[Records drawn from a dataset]

┌──

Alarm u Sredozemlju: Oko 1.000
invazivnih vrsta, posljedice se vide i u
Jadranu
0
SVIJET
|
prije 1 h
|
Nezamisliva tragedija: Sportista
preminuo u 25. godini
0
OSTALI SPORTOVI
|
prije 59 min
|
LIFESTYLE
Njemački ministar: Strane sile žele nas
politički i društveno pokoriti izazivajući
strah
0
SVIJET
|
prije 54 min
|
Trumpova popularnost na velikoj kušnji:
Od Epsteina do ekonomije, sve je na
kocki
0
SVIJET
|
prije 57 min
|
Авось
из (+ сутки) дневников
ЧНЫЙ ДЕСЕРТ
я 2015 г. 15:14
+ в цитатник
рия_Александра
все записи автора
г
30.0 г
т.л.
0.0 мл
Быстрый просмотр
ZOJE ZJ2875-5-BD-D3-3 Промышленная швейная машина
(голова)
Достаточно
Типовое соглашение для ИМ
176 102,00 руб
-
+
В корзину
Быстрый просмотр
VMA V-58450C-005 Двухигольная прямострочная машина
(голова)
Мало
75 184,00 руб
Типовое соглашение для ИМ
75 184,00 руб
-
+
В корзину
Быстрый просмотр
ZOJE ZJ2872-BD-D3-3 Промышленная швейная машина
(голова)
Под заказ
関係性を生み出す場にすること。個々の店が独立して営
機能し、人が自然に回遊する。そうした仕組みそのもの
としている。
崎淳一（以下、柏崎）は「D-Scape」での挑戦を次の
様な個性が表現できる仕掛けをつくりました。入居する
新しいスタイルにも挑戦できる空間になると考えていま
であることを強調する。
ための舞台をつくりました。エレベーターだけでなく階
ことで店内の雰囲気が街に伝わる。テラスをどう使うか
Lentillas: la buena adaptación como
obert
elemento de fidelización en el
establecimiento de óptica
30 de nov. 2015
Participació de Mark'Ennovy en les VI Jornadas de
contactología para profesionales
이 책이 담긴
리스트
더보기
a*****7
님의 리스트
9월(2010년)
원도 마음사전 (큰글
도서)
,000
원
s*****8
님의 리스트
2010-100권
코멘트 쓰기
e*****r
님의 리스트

└──

Work to be completed: Give again each line shown above, keeping every word as it is.

Your solution:
Alarm u Sredozemlju: Oko 1.000
invazivnih vrsta, posljedice se vide i u
Jadranu
0
SVIJET
|
prije 1 h
|
Nezamisliva tragedija: Sportista
preminuo u 25. godini
0
OSTALI SPORTOVI
|
prije 59 min
|
LIFESTYLE
Njemački ministar: Strane sile žele nas
politički i društveno pokoriti izazivajući
strah
0
SVIJET
|
prije 54 min
|
Trumpova popularnost na velikoj kušnji:
Od Epsteina do ekonomije, sve je na
kocki
0
SVIJET
|
prije 57 min
|
Авось
из (+ сутки) дневников
ЧНЫЙ ДЕСЕРТ
я 2015 г. 15:14
+ в цитатник
рия_Александра
все записи автора
г
30.0 г
т.л.
0.0 мл
Быстрый просмотр
ZOJE ZJ2875-5-BD-D3-3 Промышленная швейная машина
(голова)
Достаточно
Типовое соглашение для ИМ
176 102,00 руб
-
+
В корзину
Быстрый просмотр
VMA V-58450C-005 Двухигольная прямострочная машина
(голова)
Мало
75 184,00 руб
Типовое соглашение для ИМ
75 184,00 руб
-
+
В корзину
Быстрый просмотр
ZOJE ZJ2872-BD-D3-3 Промышленная швейная машина
(голова)
Под заказ
関係性を生み出す場にすること。個々の店が独立して営
機能し、人が自然に回遊する。そうした仕組みそのもの
としている。
崎淳一（以下、柏崎）は「D-Scape」での挑戦を次の
様な個性が表現できる仕掛けをつくりました。入居する
新しいスタイルにも挑戦できる空間になると考えていま
であることを強調する。
ための舞台をつくりました。エレベーターだけでなく階
ことで店内の雰囲気が街に伝わる。テラスをどう使うか
Lentillas: la buena adaptación como
obert
elemento de fidelización en el
establecimiento de óptica
30 de nov. 2015
Participació de Mark'Ennovy en les VI Jornadas de
contactología para profesionales
이 책이 담긴
리스트
더보기
a*****7
님의 리스트
9월(2010년)
원도 마음사전 (큰글
도서)
,000
원
s*****8
님의 리스트
2010-100권
코멘트 쓰기
e*****r
님의 리스트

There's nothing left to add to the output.